What are some strategies for this number game?

Choose 1.1. You never said it had to be an integer.

By 1–10, I assume you mean it has to be an integer. I would always choose 1.

I would pick 1 or 2 or 3 at random.

This would be really interesting to model with a program: simulate players with different choosing strategies.

Obvious: never pick a number more than the number of players

I think I would choose 2 or 3 for the first round (because most will choose 1 until they figure out how the game works), and definitely 1 for the next couple of rounds (because everyone will be afraid to choose 1), At some point, people will start choosing 1 just to keep me from winning, so I’d have to go higher, probably depending on what numbers others are choosing.

I am only vaguely familiar with game theory. I wonder if it could be applied in this case. Without further analysis, I would randomly choose a number from 1 to 5.

It is possible to cheat at this game. Two people could use an algorithm for choosing a random number. One would use the random number and the other would use the number plus one mod 5. This would give them a slight edge, because their numbers would never match one another.

The game seems to invite collusion among players. Suppose someone adopted the simple minded strategy of choosing 1 each time. There is nothing that a single player can do to take advantage of this. However, the other 4 players could arrange things so that they took turns choosing 1, with the others choosing numbers from 2 to 5.

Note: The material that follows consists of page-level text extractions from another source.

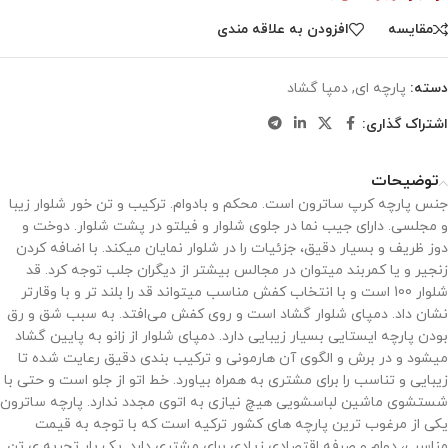
مقایسه
افزودن به علاقه مندی
دسته:
پارچه ای
,
دمپا گشاد
اشتراک گذاری:
توضیحات
جنس پارچه کرپ ساترون است. محکم و بادوام. ترکیب و تن خور شلوار زیبا
و مجلسی. دارای جیب نما در جلوی شلوار و فیلتو در پشت شلوار. دوخت و
دوز ظریف و بسیار دقیق، جزئیات را در شلوار نمایان میکند. با اضافه کردن
زنجیر و یا کمربند میتوان در مجالس بیشتر از دیگران جلب توجه کرد. قد
شلوار 100 است و با انتخاب کفش مناسب میتواند قد را بلند تر و با وقارتر
نشان داد. دمپای شلوار گشاد است و روی کفش می‌افتد. به سبب شق و رق
بودن پارچه ایستایی بسیار زیبایی دارد. دمپای شلوار از زانو به پایین گشاد
میشود و در برش و الگوی آن هارمونی و ترکیب بندی دقیق رعایت شده تا
زیبایی و تناسب را برای مشتری به همراه بیاورد. خط اتو از جلو است و حتی با
شستشوی ماشین لباسشویی هیچ نیازی به اتوی مجدد ندارد. پارچه ساترون
یکی از مرغوب ترین پارچه های کشور ترکیه است که با توجه به قیمت
مناسب، دوام و صرفه اقتصادی زیادی برای مشتری دارد. یک بار تجربه ی تن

Three players could conspire so that one of them would have to win, by adopting a strategy by which they always chose the numbers 1, 2 and 3. There is nothing the other two players could do against this.

I’ve read about game theory but have never seen this problem. The nub of it seems to be that a rational strategy is normally adopted uniformly by all players, making the payoff matrix symmetrical about the diagonal. But in this game there’s an advantage for uniqueness (or a loss for ties) that maybe makes the whole thing unstable?

I am assuming this is limited to integers 1–10.

If you use @HungryGuy‘s strategy (always choose 1) then everybody would choose 1 and lose. So then everybody should avoid 1. But then an independent rogue will choose 1 anyway and win. And so on, endlessly reversing & ambiguous. By the same logic the strategy for choosing the same number every time is similarly ambiguous or unstable. Something like @flutherother‘s randomizing among 1, 2, 3 makes sense.

Or perhaps some other range of random values? With a uniform probability distribution? This bears further analysis…

If you reduce this to 2 players, the best strategy is to always pick 1, because the player who doesn’t pick 1 will always lose.

If there are 3 players, then the game becomes complicated. If two players adopt the same strategy, then the third player will always win. Perhaps the best strategy for this is to always chose 1 if there is no colluding between players allowed. This is because no other player will want to choose 1 because they would tie and the third player would get the point. If there is colluding, then I don’t know what might happen.

Randomizing among 1, 2, 3 does make sense. In any round, either there will be a hole in this range where no one guessed and that you could have won by guessing there, or the winner would have his guess inside this range. I am sort of answering my own question as I figure stuff out.

5 players choose from 10 numbers, so there are 100,000 different ways the game may be played. For each of these a point is awarded to the winner, if any. This is begging for a computer program that would play all possible games in a few milliseconds to determine long-run payoffs for each choice 1–10, from which a weighted set of probabilities would be assigned to each number, scaled to add up to 100%

This still assumes that players make choices without knowing what the others choose, which rules out collusion and other social complications. It might be possible to devise an adaptive strategy based on other players’ performance. In other words, if somebody plays 1 more often than expected, you might reduce the probability of choosing a 1 yourself, etc. If the other players’ choices are truly random, however, then history should be irrelevant.

A two person game reminds me of the Prisoner’s Dilemma – http://en.wikipedia.org/wiki/Prisoner's_dilemma In such a game, I would start out by alternating 10 and 1 and hope that the other player catches on and plays 1 to my 10 and 10 to my 1. If, after a few rounds, the other player does not cooperate, I would resort to all 1’s.

There is a problem if two of us use my strategy. We may find ourselves matching with 10 and 1. We need a way of getting in sync. In that case, I would alternate my strategy to randomly alternate between 1 and 10 until such time as we mismatch, at which point I return to the original strategy.

Using this strategy, I might not win a single game, but if we had repeated rounds against other players using either the alternating strategy or the all 1’s strategy, those of use using the alternating strategy would accumulate the most total points.

If one player chooses 1 a lot, then not choosing 1 will allow that player to win. The only way to score a point against player that always chooses 1 is to get another player to guess 1 also (at least for that particular round). I suppose that given a large enough number of players, then there will usually be at least two people that pick 1.